Is there any truth to the notion that women tend to be more risk-averse when it comes to investing? Jane Greenfield, CIMA®, of Vanguard Charitable and Kahlilah Dowe, CFP®, of Vanguard Personal Advisor Services, discuss the different ways people define risk in this context, and share some practical tips for investors who want to focus on aggressive growth while maintaining a well-diversified portfolio and avoiding excessive volatility.


“Women and investing: Unique situations, practical suggestions” webcast

Watch the full replay or read the transcript.

Other highlights from this webcast


Vanguard webcast library

TRANSCRIPT

Rebecca Katz: Well, let’s talk about that because one of the, I guess, mantras out there is that women tend to be a little bit more conservative than men when it comes to investing. That may be generational too.

But we did have a couple questions. We had one from Victoria that said, “Should I be a little bit more risky with our portfolio, because I tend to be more conservative?” And then Brittany in California said something similar. She said, “I really think I need to take more risk, but I’m hesitant. Is there anything you can tell me to help me with this?”

So how should women think about risk? Jane, do you want to take that?

Jane Greenfield: Yes. I do. I think sometimes taking on more risk feels like you’re going to lose it all, and people forget that if you’re too conservative, there’s a way to lose as well. The real value of your assets could decline because of inflation. So there’s more than one risk to manage. It’s not just market volatility. So that’s one thing I would say.

But the amount of risk you should take always really depends on your time horizon. When are you going to need the assets? And it also depends a bit on your stomach, like, how much volatility can you really stomach? And that differs person by person.

But if you’re really looking for a little context on what might be reasonable in terms of risk, my advice would be to go to vanguard.com and look at the target-date funds because target-date funds are structured for people who are saving for retirement.

So if you’re 20 years or more out from your retirement age, well, you really want a lot of equity exposure, 90%. But if you’re ten years out, that’s going to ratchet down; five years out, that’s going to ratchet down further. So I would just say it’s helpful context.

Rebecca Katz: Yes, a starting place.

Jane Greenfield: It’s a starting place.

Rebecca Katz: Great.

Kahlilah Dowe: And I would just add that I think it’s important to take on risk, but we don’t want investors to take on risk just for the sake of taking it, right?

Jane Greenfield: Right.

Kahlilah Dowe: You want to get more aggressive growth in the portfolio. And I want to make that distinction because even though that comes with risk, it’s different from speculation.

Jane Greenfield: Yes.

Kahlilah Dowe: Because some people may feel like, “Okay, I have a lot of time on my hands before I retire, that means I can invest more in individual stocks or I could invest more in sector funds.” And that’s also a form of risk.

So I just wanted to specify it’s not necessarily risk that we’re looking for.
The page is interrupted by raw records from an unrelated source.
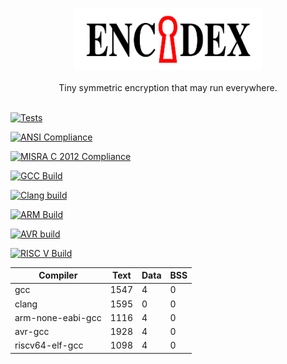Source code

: <p align="center">
  <img src="docs/logo.svg" width="300"/><br/><br/>
  Tiny symmetric encryption that may run everywhere.<br/><br/>
</p>

[![Tests](https://github.com/Artem-Shapovalov/encodex/actions/workflows/testing.yml/badge.svg)](https://github.com/Artem-Shapovalov/encodex/actions/workflows/testing.yml)

[![ANSI Compliance](https://github.com/Artem-Shapovalov/encodex/actions/workflows/ansi_compliance.yml/badge.svg)](https://github.com/Artem-Shapovalov/encodex/actions/workflows/ansi_compliance.yml)

[![MISRA C 2012 Compliance](https://github.com/Artem-Shapovalov/encodex/actions/workflows/misra_compliance.yml/badge.svg)](https://github.com/Artem-Shapovalov/encodex/actions/workflows/misra_compliance.yml)

[![GCC Build](https://github.com/Artem-Shapovalov/encodex/actions/workflows/gcc_build.yml/badge.svg)](https://github.com/Artem-Shapovalov/encodex/actions/workflows/gcc_build.yml)

[![Clang build](https://github.com/Artem-Shapovalov/encodex/actions/workflows/clang_build.yml/badge.svg)](https://github.com/Artem-Shapovalov/encodex/actions/workflows/clang_build.yml)

[![ARM Build](https://github.com/Artem-Shapovalov/encodex/actions/workflows/arm_build.yml/badge.svg)](https://github.com/Artem-Shapovalov/encodex/actions/workflows/arm_build.yml)

[![AVR build](https://github.com/Artem-Shapovalov/encodex/actions/workflows/avr_build.yml/badge.svg)](https://github.com/Artem-Shapovalov/encodex/actions/workflows/avr_build.yml)

[![RISC V Build](https://github.com/Artem-Shapovalov/encodex/actions/workflows/risc_v_build.yml/badge.svg)](https://github.com/Artem-Shapovalov/encodex/actions/workflows/risc_v_build.yml)

| Compiler          | Text | Data | BSS  |
|-------------------|------|------|------|
| gcc               | 1547 |    4 |    0 |
| clang             | 1595 |    0 |    0 |
| arm-none-eabi-gcc | 1116 |    4 |    0 |
| avr-gcc           | 1928 |    4 |    0 |
| riscv64-elf-gcc   | 1098 |    4 |    0 |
It’s more aggressive growth because you have a greater risk capacity, but we want to try and do it in a way that minimizes the volatility in the portfolio.

Jane Greenfield: Yes, that’s a great point. I always assume when we talk to our investors at Vanguard, they’re thinking about well-diversified funds and they’re looking at asset allocation.

Rebecca Katz: Not bitcoin? Come on, no bitcoin?

Jane Greenfield: But that’s right, no bitcoin. But, no, everyone defines risk differently. It’s a great point.

IMPORTANT INFORMATION

All investing is subject to risk, including the possible loss of the money you invest. There is no guarantee that any particular asset allocation or mix of funds will meet your investment objectives or provide you with a given level of income. Diversification does not ensure a profit or protect against a loss.

This webcast is for educational purposes only and does not take into consideration your specific circumstances or other factors that may be important in making investment decisions. We recommend that you consult a tax or financial advisor about your individual situation.

Advice services are provided by Vanguard Advisers, Inc., a registered investment advisor, or by Vanguard National Trust Company, a federally chartered, limited-purpose trust company.